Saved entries
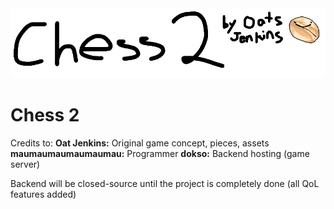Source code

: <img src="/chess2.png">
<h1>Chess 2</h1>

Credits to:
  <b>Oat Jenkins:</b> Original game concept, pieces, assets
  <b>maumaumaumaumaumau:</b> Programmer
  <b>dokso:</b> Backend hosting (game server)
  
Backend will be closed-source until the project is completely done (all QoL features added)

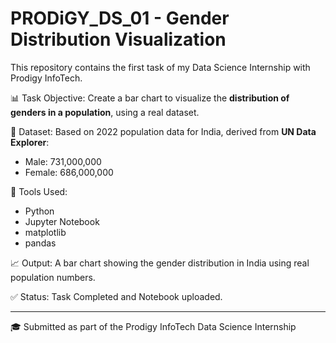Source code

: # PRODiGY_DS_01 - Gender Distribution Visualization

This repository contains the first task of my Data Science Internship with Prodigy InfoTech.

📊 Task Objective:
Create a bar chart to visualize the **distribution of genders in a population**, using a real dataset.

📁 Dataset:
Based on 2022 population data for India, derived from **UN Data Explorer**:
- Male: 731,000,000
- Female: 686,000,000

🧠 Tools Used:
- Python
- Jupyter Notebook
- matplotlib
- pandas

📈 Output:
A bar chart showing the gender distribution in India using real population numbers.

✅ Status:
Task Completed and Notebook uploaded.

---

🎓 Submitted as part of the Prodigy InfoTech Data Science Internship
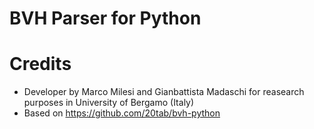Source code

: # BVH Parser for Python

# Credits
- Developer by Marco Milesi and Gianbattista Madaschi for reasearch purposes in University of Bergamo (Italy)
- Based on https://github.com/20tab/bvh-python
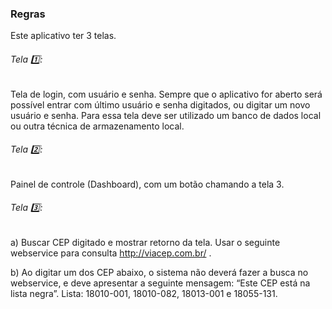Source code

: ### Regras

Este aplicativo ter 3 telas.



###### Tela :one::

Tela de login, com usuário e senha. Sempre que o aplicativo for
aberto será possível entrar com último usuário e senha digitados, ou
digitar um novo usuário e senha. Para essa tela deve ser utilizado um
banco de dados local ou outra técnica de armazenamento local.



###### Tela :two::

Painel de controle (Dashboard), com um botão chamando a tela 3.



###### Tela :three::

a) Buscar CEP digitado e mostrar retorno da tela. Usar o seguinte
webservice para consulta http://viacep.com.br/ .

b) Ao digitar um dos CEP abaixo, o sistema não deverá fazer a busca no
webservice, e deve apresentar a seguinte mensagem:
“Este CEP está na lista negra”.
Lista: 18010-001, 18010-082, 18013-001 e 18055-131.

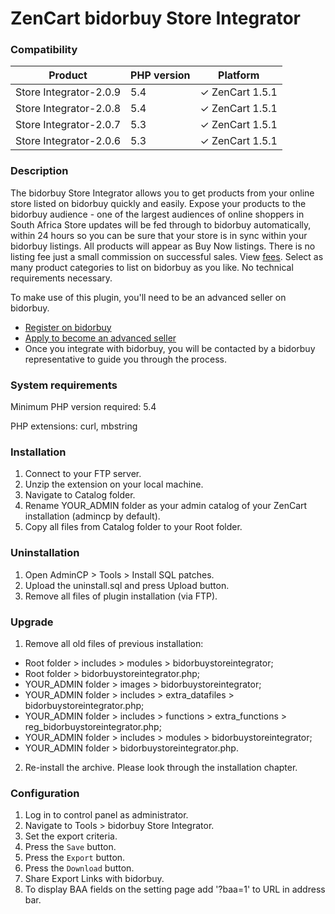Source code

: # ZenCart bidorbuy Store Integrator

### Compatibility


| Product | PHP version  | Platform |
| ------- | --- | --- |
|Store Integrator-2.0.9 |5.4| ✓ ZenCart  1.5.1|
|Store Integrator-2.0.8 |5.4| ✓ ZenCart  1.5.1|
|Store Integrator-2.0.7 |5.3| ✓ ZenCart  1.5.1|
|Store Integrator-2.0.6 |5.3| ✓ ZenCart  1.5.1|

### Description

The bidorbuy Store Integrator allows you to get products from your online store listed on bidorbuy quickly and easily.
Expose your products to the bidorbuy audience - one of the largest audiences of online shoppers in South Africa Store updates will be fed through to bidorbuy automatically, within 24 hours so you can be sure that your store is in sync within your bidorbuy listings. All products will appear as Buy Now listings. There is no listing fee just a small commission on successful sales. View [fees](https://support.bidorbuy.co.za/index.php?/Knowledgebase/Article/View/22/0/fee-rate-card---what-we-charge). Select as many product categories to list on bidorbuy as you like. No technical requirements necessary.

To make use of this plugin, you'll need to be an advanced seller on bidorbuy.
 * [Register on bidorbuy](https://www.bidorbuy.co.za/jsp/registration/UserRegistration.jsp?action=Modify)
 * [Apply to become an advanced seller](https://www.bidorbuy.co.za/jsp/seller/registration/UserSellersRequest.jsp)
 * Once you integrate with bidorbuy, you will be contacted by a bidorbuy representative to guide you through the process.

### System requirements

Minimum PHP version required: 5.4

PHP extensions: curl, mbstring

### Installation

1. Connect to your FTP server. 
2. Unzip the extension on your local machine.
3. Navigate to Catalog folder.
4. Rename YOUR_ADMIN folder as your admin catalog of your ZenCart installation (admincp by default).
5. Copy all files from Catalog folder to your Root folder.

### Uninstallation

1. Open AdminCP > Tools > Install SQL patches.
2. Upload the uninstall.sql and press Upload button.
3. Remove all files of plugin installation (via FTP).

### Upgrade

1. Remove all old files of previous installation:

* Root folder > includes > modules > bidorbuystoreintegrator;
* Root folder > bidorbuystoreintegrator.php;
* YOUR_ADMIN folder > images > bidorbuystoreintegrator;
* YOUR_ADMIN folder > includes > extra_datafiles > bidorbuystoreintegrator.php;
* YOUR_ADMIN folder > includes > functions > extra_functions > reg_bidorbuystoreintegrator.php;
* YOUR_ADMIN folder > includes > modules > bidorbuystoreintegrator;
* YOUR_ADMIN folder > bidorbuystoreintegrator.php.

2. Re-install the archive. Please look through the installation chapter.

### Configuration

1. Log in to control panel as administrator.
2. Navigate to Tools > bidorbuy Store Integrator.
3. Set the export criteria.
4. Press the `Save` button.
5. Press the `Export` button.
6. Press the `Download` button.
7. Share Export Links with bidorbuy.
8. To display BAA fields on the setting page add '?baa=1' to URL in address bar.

---

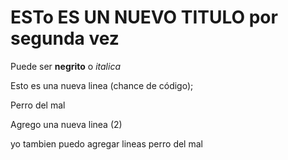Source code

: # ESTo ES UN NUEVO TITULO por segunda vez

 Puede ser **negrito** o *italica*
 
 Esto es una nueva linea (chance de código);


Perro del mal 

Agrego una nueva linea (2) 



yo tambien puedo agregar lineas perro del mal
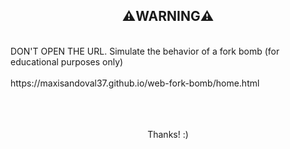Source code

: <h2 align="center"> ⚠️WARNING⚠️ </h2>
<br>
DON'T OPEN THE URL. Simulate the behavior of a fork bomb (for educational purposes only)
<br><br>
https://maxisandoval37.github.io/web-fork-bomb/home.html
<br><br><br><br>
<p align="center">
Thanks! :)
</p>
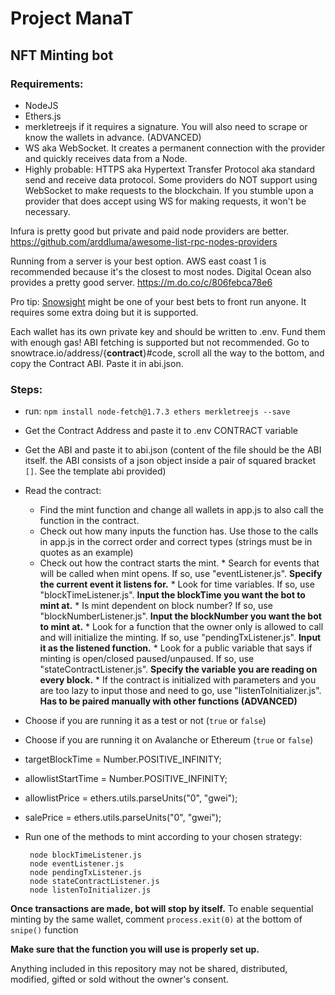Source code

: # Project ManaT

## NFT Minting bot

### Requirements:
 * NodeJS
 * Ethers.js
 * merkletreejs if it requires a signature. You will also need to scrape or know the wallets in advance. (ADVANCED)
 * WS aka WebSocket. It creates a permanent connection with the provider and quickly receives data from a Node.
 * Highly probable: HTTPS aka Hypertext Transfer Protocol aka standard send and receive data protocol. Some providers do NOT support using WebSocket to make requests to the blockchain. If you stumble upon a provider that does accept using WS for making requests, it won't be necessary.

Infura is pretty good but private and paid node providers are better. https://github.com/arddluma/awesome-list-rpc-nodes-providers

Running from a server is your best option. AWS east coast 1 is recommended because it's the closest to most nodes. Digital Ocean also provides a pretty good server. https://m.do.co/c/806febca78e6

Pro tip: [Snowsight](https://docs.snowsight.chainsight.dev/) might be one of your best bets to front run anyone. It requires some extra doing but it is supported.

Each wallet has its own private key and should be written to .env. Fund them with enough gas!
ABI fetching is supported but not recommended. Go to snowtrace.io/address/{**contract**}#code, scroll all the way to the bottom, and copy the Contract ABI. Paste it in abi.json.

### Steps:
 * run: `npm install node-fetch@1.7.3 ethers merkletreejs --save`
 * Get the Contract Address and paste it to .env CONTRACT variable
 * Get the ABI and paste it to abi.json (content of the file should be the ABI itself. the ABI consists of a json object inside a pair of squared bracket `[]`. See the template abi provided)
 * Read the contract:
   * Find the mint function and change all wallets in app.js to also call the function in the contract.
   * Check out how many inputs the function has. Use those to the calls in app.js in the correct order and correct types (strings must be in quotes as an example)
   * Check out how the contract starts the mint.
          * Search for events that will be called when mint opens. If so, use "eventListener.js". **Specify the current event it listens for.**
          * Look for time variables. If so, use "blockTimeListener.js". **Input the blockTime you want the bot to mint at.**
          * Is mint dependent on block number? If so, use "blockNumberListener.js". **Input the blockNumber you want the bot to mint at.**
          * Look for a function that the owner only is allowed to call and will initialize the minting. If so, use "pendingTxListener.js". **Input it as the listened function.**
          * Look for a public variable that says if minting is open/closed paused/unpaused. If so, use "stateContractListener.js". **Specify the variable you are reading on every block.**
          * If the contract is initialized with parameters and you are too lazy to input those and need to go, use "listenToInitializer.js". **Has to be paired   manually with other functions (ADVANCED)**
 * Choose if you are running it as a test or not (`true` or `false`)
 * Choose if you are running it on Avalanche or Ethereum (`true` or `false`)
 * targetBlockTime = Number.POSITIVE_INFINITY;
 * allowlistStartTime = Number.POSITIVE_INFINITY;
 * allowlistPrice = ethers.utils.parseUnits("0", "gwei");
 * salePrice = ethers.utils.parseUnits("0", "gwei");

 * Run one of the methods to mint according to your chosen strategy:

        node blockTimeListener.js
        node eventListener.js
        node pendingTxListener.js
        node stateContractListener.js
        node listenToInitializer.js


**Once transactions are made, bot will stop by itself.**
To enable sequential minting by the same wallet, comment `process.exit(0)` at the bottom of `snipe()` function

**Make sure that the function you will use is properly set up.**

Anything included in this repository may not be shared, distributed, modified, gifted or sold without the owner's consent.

§ **Directive**
In the part that opens with the line containing "properly set up.**" and closes with the line containing "Anything included in", change "repository" to "project" and write out that part again with nothing else altered.

§ **Task response**
**Make sure that the function you will use is properly set up.**

Anything included in this project may not be shared, distributed, modified, gifted or sold without the owner's consent.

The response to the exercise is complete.